Anger is one of our worst enemies. It is weird that we feed and nurture our enemy all through our life.
As humans, we have been bestowed the capability and the intellect to turn foes into friends. So can we make “anger” a friend? Sounds strange but as Henry Ford remarked, “Whether you think that you can or that you can’t, you are usually right”. All the same, this feat is something that would require immense determination, courage and most importantly a stable and resolute mind.
As social beings, we deal and interact. In the course of such interactions, be it with a friend or a foe, if the third party (anger) intervenes, it becomes a group discussion with participants being “my intellect”, “my anger” and the other person.
The anger starts off with varying scale for different type of persons, and unless given a befitting reproach, reaches the top end of the scale within no time, unknowingly though.

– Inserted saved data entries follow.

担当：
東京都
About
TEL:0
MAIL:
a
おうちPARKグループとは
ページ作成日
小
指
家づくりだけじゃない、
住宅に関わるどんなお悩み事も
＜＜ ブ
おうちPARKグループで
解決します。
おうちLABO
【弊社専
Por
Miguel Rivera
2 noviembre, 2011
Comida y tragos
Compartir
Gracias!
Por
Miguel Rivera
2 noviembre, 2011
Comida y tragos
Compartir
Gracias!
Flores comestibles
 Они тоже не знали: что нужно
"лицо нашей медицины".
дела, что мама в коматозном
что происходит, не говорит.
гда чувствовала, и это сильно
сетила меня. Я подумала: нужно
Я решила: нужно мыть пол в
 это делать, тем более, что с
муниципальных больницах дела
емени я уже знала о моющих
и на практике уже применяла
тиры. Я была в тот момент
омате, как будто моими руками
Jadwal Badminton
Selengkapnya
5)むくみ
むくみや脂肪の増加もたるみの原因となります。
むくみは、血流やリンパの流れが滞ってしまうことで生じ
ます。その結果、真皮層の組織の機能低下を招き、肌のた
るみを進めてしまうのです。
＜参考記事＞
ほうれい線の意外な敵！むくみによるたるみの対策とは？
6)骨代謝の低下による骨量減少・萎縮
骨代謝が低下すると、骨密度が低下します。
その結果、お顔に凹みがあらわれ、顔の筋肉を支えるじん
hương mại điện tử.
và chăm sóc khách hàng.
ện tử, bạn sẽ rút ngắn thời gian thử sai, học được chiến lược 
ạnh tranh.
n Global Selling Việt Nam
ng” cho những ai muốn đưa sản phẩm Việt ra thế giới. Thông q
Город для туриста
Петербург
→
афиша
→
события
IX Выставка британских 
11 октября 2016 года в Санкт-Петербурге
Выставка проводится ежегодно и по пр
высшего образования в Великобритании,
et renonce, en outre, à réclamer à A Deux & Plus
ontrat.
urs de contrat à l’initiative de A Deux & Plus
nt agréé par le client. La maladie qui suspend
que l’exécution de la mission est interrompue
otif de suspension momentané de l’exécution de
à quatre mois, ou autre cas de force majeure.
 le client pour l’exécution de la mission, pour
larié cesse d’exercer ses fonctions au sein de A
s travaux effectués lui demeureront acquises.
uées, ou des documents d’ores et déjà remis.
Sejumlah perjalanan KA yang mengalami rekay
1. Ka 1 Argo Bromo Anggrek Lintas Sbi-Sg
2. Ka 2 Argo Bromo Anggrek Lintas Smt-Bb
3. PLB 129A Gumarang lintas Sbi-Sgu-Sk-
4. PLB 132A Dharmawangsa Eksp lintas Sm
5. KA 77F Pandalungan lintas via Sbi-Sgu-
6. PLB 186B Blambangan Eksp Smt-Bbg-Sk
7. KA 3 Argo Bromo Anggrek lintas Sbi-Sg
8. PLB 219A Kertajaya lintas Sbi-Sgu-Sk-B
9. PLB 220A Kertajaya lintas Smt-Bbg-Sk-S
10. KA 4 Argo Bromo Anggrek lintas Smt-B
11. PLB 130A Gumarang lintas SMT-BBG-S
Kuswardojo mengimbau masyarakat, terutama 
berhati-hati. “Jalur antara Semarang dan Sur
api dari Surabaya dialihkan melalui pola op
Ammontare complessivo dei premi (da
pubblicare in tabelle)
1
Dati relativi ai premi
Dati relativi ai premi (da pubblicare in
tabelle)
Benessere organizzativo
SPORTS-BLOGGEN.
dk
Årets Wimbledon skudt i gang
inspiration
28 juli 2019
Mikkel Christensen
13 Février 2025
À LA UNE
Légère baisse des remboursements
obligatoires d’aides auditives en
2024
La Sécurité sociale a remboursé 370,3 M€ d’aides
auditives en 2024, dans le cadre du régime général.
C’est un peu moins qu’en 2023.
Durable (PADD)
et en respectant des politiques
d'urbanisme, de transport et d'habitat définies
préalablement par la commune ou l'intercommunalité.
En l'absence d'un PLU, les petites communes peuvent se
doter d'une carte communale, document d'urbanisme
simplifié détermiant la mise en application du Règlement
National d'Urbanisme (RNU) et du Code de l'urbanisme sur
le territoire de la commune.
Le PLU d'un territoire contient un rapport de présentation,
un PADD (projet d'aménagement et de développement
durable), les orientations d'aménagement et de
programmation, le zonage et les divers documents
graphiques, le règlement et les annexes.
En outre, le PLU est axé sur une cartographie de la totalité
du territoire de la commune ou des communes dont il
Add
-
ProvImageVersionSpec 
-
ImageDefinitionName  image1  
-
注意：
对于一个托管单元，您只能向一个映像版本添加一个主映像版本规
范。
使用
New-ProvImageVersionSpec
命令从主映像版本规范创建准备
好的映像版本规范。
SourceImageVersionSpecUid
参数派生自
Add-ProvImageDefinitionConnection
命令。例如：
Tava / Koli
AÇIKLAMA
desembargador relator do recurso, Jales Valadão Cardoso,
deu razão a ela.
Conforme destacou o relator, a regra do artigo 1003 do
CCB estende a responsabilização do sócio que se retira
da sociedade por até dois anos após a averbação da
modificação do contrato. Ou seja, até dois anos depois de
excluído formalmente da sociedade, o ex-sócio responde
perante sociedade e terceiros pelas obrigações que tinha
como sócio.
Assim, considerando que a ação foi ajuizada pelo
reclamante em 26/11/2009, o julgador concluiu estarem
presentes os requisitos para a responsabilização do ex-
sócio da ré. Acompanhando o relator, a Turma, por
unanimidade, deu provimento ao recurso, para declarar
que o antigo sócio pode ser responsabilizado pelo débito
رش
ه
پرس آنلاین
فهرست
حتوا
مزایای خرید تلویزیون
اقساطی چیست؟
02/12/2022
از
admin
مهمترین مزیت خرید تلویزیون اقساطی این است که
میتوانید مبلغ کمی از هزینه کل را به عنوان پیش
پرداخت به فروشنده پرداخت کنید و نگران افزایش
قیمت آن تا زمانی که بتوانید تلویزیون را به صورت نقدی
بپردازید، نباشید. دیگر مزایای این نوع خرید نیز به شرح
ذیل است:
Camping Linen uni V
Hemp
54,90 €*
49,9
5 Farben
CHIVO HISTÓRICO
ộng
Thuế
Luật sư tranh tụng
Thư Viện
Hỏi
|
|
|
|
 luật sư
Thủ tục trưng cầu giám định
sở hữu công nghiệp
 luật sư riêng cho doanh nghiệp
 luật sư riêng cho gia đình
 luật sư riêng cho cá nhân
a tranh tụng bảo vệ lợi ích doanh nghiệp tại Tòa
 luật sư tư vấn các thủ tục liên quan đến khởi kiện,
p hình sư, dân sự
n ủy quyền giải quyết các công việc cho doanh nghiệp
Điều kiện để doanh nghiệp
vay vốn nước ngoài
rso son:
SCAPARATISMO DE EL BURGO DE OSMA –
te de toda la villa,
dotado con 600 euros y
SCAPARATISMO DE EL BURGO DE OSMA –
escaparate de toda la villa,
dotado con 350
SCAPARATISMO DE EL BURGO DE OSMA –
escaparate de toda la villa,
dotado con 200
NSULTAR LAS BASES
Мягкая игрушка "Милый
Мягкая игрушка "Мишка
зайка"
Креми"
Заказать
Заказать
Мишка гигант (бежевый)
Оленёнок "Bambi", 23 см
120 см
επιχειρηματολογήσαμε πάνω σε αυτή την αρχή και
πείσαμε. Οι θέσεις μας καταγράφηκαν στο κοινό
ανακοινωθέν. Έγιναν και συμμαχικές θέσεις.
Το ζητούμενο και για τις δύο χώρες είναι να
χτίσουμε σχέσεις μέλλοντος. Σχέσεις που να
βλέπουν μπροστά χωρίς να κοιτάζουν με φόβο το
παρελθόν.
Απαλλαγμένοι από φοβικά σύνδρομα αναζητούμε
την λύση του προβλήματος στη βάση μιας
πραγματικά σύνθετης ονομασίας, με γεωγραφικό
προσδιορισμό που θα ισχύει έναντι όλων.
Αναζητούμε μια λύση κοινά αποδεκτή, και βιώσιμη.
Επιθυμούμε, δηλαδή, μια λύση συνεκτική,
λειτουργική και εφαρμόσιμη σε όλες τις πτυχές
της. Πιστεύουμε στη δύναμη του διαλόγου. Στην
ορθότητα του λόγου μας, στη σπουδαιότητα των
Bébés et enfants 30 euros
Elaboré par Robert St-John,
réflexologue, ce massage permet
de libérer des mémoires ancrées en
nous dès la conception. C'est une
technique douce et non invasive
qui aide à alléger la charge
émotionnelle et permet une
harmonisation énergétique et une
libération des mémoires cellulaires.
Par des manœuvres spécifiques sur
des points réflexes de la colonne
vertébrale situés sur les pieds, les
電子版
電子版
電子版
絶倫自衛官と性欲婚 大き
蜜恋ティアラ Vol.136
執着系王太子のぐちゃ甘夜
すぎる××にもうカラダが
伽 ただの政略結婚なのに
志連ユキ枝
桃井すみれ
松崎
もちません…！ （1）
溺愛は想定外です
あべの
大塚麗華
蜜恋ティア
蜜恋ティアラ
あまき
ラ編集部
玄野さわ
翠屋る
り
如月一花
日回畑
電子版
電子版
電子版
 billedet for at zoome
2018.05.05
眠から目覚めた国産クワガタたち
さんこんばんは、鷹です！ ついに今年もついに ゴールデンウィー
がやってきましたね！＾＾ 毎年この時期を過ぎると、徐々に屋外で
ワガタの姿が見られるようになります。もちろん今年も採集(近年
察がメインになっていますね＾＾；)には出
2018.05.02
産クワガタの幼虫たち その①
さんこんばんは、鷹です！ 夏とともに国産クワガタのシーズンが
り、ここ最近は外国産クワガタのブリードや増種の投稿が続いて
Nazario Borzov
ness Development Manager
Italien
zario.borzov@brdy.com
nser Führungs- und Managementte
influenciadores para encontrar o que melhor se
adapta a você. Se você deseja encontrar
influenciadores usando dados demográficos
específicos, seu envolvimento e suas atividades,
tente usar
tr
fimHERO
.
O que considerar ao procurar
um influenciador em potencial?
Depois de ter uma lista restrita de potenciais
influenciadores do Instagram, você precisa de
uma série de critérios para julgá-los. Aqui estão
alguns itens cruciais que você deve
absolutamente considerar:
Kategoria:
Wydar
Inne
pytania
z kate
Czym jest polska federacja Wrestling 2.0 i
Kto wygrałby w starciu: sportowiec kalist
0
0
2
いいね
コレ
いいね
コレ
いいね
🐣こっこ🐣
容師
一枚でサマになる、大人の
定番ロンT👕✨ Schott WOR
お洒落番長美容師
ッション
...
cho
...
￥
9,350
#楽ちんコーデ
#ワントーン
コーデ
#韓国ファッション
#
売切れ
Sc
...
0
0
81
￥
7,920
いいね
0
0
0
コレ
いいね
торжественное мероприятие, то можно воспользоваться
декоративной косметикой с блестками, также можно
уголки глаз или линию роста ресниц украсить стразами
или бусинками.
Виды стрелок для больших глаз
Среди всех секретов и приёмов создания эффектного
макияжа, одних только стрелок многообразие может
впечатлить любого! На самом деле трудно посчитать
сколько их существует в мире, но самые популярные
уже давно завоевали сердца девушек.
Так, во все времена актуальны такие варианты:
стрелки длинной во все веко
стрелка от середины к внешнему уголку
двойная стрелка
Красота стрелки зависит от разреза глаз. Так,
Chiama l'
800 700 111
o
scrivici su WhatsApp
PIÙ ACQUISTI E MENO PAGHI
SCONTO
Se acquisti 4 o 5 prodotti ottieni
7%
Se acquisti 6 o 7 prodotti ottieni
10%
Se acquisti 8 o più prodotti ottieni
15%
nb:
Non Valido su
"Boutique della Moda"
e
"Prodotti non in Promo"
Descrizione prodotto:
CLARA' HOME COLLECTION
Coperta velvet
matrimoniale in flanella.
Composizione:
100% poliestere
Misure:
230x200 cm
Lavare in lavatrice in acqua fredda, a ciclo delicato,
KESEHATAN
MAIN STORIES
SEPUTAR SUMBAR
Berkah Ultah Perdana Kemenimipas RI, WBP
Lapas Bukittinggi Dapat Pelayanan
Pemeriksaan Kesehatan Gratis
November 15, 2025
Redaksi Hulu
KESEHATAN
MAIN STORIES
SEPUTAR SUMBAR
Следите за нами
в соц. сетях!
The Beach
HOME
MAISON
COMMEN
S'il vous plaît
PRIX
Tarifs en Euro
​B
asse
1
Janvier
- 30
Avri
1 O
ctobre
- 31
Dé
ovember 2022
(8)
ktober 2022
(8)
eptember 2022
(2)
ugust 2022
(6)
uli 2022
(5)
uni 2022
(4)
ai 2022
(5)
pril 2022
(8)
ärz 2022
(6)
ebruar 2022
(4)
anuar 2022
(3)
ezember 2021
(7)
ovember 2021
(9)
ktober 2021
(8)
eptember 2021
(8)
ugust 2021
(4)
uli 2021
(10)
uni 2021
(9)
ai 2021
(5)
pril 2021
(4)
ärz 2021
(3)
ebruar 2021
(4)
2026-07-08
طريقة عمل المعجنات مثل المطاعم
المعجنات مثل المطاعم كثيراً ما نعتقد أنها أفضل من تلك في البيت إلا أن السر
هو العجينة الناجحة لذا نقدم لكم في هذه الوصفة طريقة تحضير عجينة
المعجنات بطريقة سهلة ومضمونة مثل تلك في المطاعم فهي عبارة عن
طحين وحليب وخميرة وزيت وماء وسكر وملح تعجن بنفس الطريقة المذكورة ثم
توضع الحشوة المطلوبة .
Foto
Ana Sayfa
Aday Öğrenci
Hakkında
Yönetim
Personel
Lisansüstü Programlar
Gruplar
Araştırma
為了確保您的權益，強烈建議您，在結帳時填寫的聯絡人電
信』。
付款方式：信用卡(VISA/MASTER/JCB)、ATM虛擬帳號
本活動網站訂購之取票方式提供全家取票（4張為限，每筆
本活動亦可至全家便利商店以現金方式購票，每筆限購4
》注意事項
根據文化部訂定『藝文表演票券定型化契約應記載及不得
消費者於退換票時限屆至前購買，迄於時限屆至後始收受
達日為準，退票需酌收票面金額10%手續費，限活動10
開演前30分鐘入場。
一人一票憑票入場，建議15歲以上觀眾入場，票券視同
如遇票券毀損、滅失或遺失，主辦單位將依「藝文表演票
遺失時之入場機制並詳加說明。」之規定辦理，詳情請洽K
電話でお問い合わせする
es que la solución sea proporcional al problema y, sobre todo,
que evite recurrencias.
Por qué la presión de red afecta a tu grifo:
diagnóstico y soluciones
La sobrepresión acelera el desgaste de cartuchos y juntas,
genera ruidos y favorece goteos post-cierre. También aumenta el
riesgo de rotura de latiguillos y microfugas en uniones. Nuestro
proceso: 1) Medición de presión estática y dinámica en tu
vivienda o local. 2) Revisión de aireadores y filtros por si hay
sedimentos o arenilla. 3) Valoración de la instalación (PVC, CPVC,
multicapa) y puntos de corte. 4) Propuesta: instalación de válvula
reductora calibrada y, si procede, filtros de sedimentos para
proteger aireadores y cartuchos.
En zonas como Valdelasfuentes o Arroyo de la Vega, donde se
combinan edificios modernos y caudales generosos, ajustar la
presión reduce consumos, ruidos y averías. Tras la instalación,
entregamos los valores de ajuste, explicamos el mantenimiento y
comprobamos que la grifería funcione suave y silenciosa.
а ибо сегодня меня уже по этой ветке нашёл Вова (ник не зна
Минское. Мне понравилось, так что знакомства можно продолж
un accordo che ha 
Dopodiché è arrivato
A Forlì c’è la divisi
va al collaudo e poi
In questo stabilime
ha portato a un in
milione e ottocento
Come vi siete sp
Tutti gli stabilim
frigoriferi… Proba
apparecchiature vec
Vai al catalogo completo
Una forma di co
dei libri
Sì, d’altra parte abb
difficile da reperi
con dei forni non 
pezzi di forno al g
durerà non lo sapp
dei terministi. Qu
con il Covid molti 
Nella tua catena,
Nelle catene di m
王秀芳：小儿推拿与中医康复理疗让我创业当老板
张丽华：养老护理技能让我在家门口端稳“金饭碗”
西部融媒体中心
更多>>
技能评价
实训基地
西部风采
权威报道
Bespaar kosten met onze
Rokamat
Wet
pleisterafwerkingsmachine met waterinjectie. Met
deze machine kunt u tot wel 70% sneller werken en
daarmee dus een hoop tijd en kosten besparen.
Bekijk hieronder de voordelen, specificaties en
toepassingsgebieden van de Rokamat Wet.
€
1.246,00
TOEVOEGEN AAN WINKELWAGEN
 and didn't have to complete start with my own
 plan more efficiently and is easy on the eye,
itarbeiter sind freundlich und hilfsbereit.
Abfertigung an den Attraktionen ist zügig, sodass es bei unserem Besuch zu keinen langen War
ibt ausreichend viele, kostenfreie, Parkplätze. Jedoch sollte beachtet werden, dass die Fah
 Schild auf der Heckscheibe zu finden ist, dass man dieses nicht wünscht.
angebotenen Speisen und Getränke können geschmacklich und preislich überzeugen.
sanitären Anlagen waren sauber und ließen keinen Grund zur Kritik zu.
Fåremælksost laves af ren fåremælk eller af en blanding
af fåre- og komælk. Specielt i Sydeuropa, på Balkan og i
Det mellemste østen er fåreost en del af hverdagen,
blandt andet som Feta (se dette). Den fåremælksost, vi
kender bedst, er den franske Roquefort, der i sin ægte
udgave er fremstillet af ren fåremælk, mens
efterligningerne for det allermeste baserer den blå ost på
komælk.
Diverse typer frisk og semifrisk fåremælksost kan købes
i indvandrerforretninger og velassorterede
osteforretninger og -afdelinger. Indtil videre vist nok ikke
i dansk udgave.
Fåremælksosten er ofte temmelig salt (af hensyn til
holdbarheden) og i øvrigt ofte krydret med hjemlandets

In Hindu mythology, Lord Shiva is associated with “anger”. Nonetheless, he is reckoned as the “Karuna Avtaar”, the Lord of Mercy. This is because Lord Shiva has tamed anger into a benevolent trait. The Lord is the master and ‘anger’ is the servant.
Dr. Asthana (Boman Irani) in the movie ‘Munnabhai MBBS’, though a villainous character, gave a strong message to be imbibed, that of advocating laughter therapy whenever anger sets in. In a broader perspective, it was actually the practice of reminding oneself of the intrusion of anger so as not to let it trespass on one’s intellect. The tidal wave of anger can be more ferocious than a tsunami.
The practice of pressing the panic button is what we ought to habituate ourselves with in this tussle with anger so that the evil of anger might also know that it has a worthy opponent.
No wonder, the movie ‘Zanjeer’ visualised the epitome of friendship between the samaritan played by Amitabh Bachchan and the foe-turned-die-hard friend character Sher Khan (Pran), thus symbolising anger converted into a great friend.